Healthcare resource utilization and costs of managing AML patients are substantial. Patients who were male, of a younger age, had a history of MDS or other hematologic malignancy (excluding CMML), and had previously received cytotoxic treatment (excluding HMA) were more likely to be treated. In treated patients, most of the costs are incurred during the initial period before remission or relapse. Patients with tAML/AML-MRC have similar healthcare resource utilization and costs as the overall AML population and have shorter follow-up, possibly reflecting poorer survival.

Transparency

Declaration of funding

This study was sponsored by Jazz Pharmaceuticals, Inc.

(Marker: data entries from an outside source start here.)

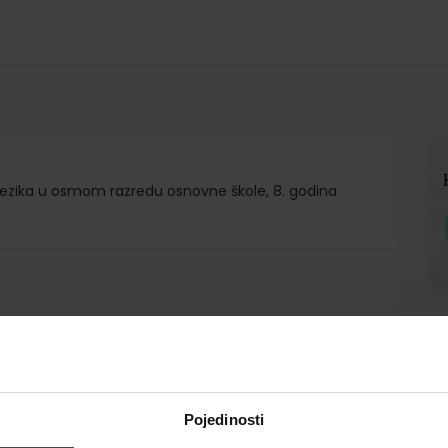
ezika u osmom razredu osnovne škole, 8. godina
d.d.
ana Valjak Ilić
Pojedinosti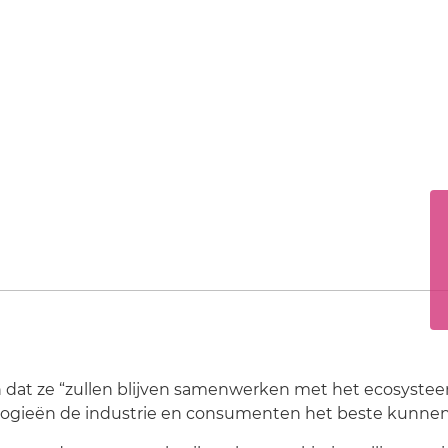
 dat ze “zullen blijven samenwerken met het ecosyste
logieën de industrie en consumenten het beste kunne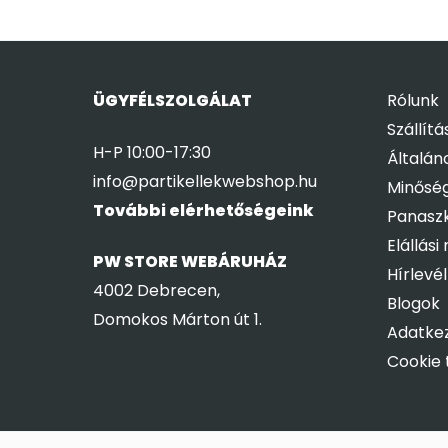
ÜGYFÉLSZOLGÁLAT
Rólunk
Szállítá
H-P 10:00-17:30
Általán
info@partikellekwebshop.hu
Minőség
További elérhetőségeink
Panaszk
Elállási
PW STORE WEBÁRUHÁZ
Hírlevél
4002 Debrecen,
Blogok
Domokos Márton út 1.
Adatkez
Cookie 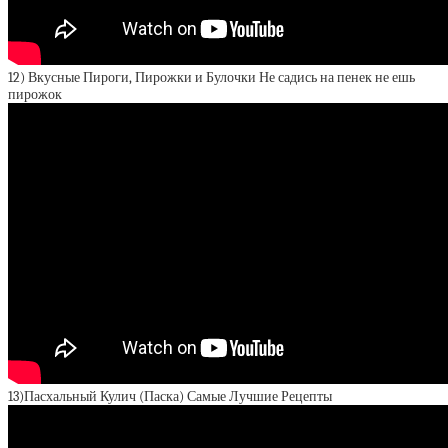
12) Вкусные Пироги, Пирожки и Булочки Не садись на пенек не ешь
пирожок
13)Пасхальный Кулич (Паска) Самые Лучшие Рецепты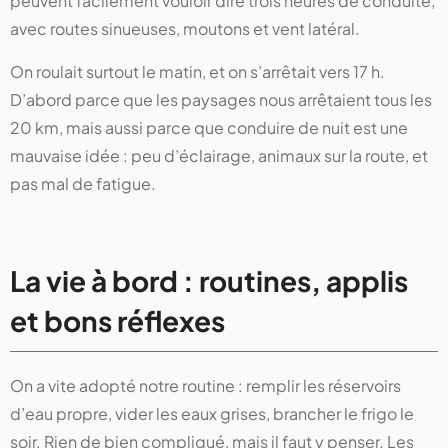
peuvent facilement vouloir dire trois heures de conduite,
avec routes sinueuses, moutons et vent latéral.
On roulait surtout le matin, et on s’arrêtait vers 17 h.
D’abord parce que les paysages nous arrêtaient tous les
20 km, mais aussi parce que conduire de nuit est une
mauvaise idée : peu d’éclairage, animaux sur la route, et
pas mal de fatigue.
La vie à bord : routines, applis
et bons réflexes
On a vite adopté notre routine : remplir les réservoirs
d’eau propre, vider les eaux grises, brancher le frigo le
soir. Rien de bien compliqué, mais il faut y penser. Les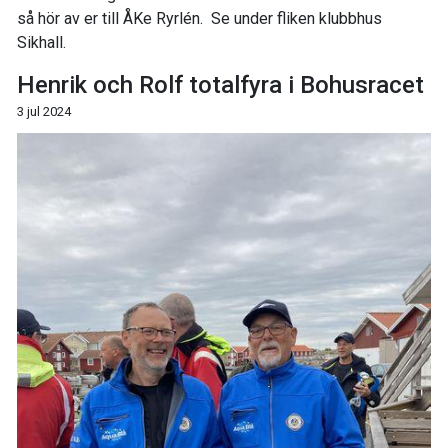
så hör av er till ÅKe Ryrlén. Se under fliken klubbhus
Sikhall.
Henrik och Rolf totalfyra i Bohusracet
3 jul 2024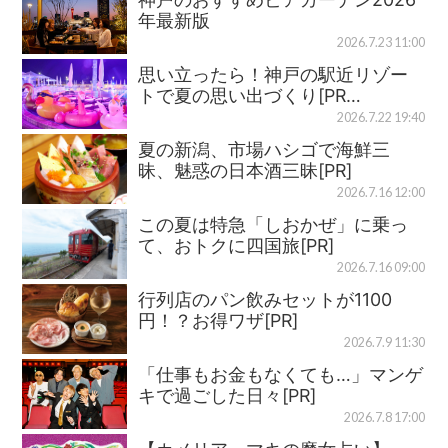
年最新版
2026.7.23 11:00
思い立ったら！神戸の駅近リゾー
トで夏の思い出づくり[PR…
2026.7.22 19:40
夏の新潟、市場ハシゴで海鮮三
昧、魅惑の日本酒三昧[PR]
2026.7.16 12:00
この夏は特急「しおかぜ」に乗っ
て、おトクに四国旅[PR]
2026.7.16 09:00
行列店のパン飲みセットが1100
円！？お得ワザ[PR]
2026.7.9 11:30
「仕事もお金もなくても…」マンゲ
キで過ごした日々[PR]
2026.7.8 17:00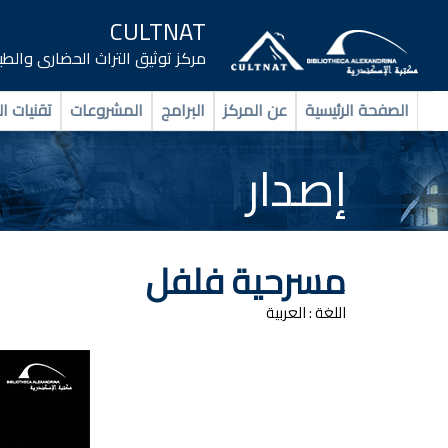
CULTNAT
مركز توثيق التراث الحضارى والط
الصفحة الرئيسية
عن المركز
البرامج
المشروعات
تقنيات ال
إصدار
مسرحية فلفل
اللغة :
العربية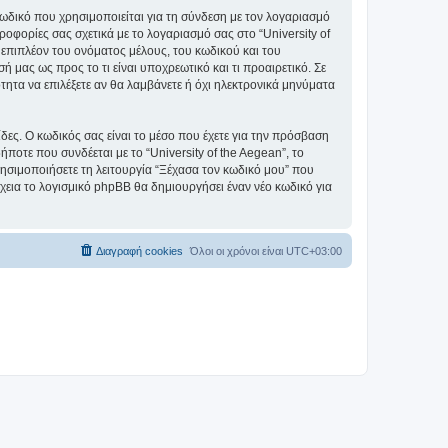
ωδικό που χρησιμοποιείται για τη σύνδεση με τον λογαριασμό
οφορίες σας σχετικά με το λογαριασμό σας στο “University of
επιπλέον του ονόματος μέλους, του κωδικού και του
ή μας ως προς το τι είναι υποχρεωτικό και τι προαιρετικό. Σε
τητα να επιλέξετε αν θα λαμβάνετε ή όχι ηλεκτρονικά μηνύματα
ίδες. Ο κωδικός σας είναι το μέσο που έχετε για την πρόσβαση
ποτε που συνδέεται με το “University of the Aegean”, το
ρησιμοποιήσετε τη λειτουργία “Ξέχασα τον κωδικό μου” που
χεια το λογισμικό phpBB θα δημιουργήσει έναν νέο κωδικό για
Διαγραφή cookies
Όλοι οι χρόνοι είναι
UTC+03:00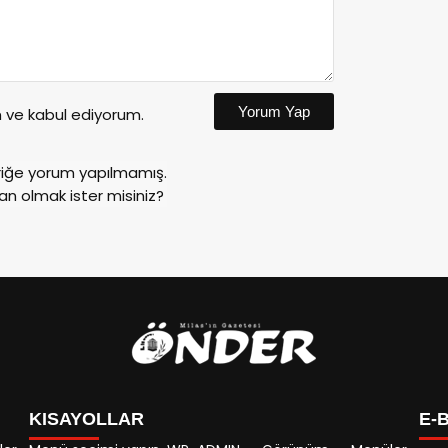
Yorum Yap
ve kabul ediyorum.
riğe yorum yapılmamış.
an olmak ister misiniz?
KISAYOLLAR
E-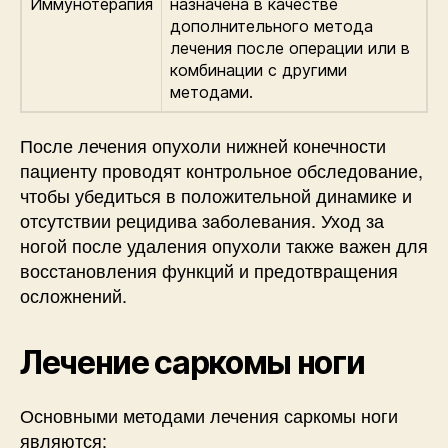
Иммунотерапия
назначена в качестве
дополнительного метода
лечения после операции или в
комбинации с другими
методами.
После лечения опухоли нижней конечности
пациенту проводят контрольное обследование,
чтобы убедиться в положительной динамике и
отсутствии рецидива заболевания. Уход за
ногой после удаления опухоли также важен для
восстановления функций и предотвращения
осложнений.
Лечение саркомы ноги
Основными методами лечения саркомы ноги
являются: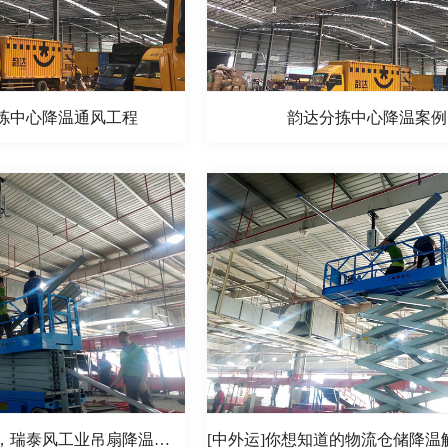
拣中心降温通风工程
韵达分拣中心降温案例
大型物流车间降温，瑞泰风工业吊扇降温有方法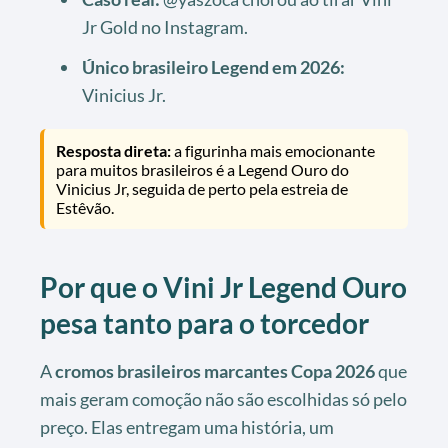
Jr Gold no Instagram.
Único brasileiro Legend em 2026:
Vinicius Jr.
Resposta direta:
a figurinha mais emocionante
para muitos brasileiros é a Legend Ouro do
Vinicius Jr, seguida de perto pela estreia de
Estêvão.
Por que o Vini Jr Legend Ouro
pesa tanto para o torcedor
A
cromos brasileiros marcantes Copa 2026
que
mais geram comoção não são escolhidas só pelo
preço. Elas entregam uma história, um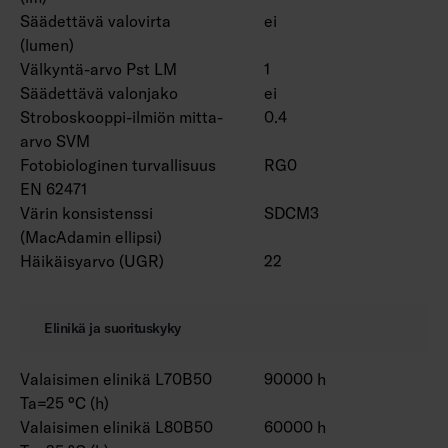
Säädettävä valovirta
ei
(lumen)
Välkyntä-arvo Pst LM
1
Säädettävä valonjako
ei
Stroboskooppi-ilmiön mitta-
0.4
arvo SVM
Fotobiologinen turvallisuus
RG0
EN 62471
Värin konsistenssi
SDCM3
(MacAdamin ellipsi)
Häikäisyarvo (UGR)
22
Elinikä ja suorituskyky
Valaisimen elinikä L70B50
90000 h
Ta=25 °C (h)
Valaisimen elinikä L80B50
60000 h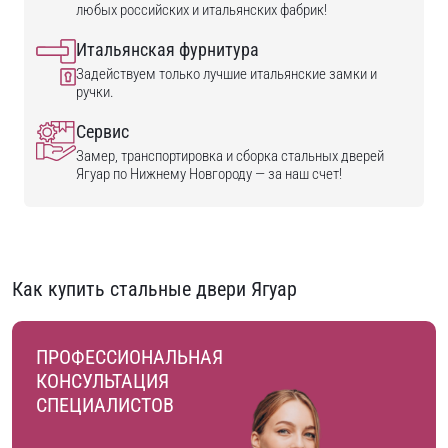
любых российских и итальянских фабрик!
Итальянская фурнитура
Задействуем только лучшие итальянские замки и
ручки.
Сервис
Замер, транспортировка и сборка стальных дверей
Ягуар по Нижнему Новгороду — за наш счет!
Как купить стальные двери Ягуар
ПРОФЕССИОНАЛЬНАЯ
КОНСУЛЬТАЦИЯ
СПЕЦИАЛИСТОВ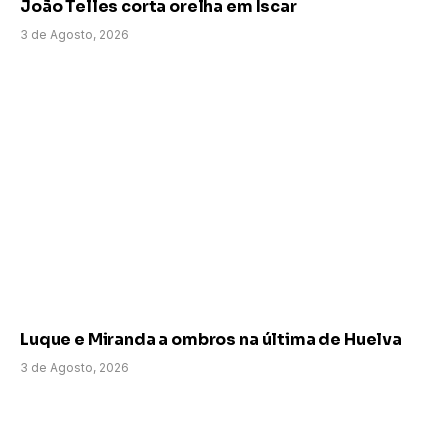
João Telles corta orelha em Íscar
3 de Agosto, 2026
Luque e Miranda a ombros na última de Huelva
3 de Agosto, 2026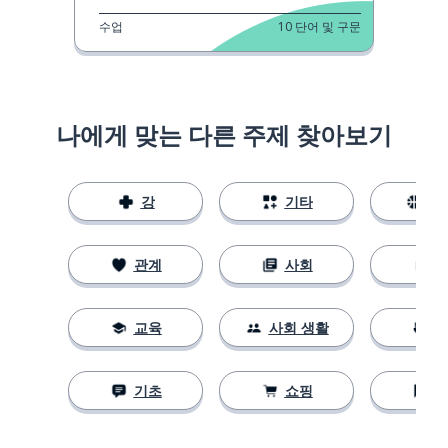
수업
10
단어 및 구문
나에게 맞는 다른 주제 찾아보기
강
기타
스
관계
사회
교육
사회 생활
기초
쇼핑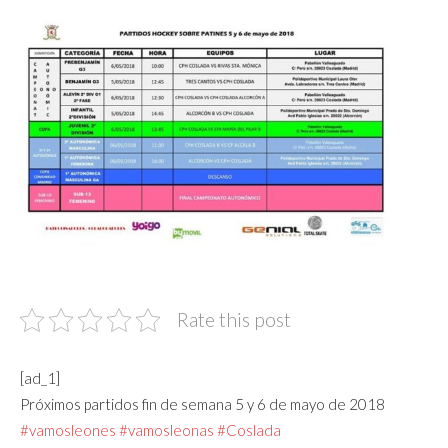
Rate this post
[ad_1]
Próximos partidos fin de semana 5 y 6 de mayo de 2018
#vamosleones
#vamosleonas
#Coslada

Declaration of financial/other interests

MH, AS, and TED have received research funding from Jazz Pharmaceuticals, Inc. KCC was employed by Jazz Pharmaceuticals at the time of this research and is currently employed by Juno Therapeutics, Inc., a Celgene company, and has stock ownership in Amgen, Baxter, Bayer, Celgene, Gilead, Jazz Pharmaceuticals, and Shire. A peer reviewer on this manuscript discloses that they are employed by Pfizer, Inc.; the remaining peer reviewers have no conflicts of interest to disclose.

Acknowledgments

Editorial support was provided by Kimberly Brooks, PhD, CMPP of SciFluent Communications, and was financially supported by Jazz Pharmaceuticals, Inc.

Note

Notes

a In the PharMetrics Plus database, there are patients covered by the Medicare Cost plan, also known as Medicare Gap or Medicare Supplemental. It is an insurance purchased by individuals to cover services not covered by traditional Medicare insurance. Patients submit claims to either Medicare or the Medicare Cost insurer depending on the services consumed. Only the data submitted to the Medicare Cost insurer are captured in the PharMetrics Plus database. Thus, patients on Medicare Supplemental plan lack complete healthcare information and were excluded from the study.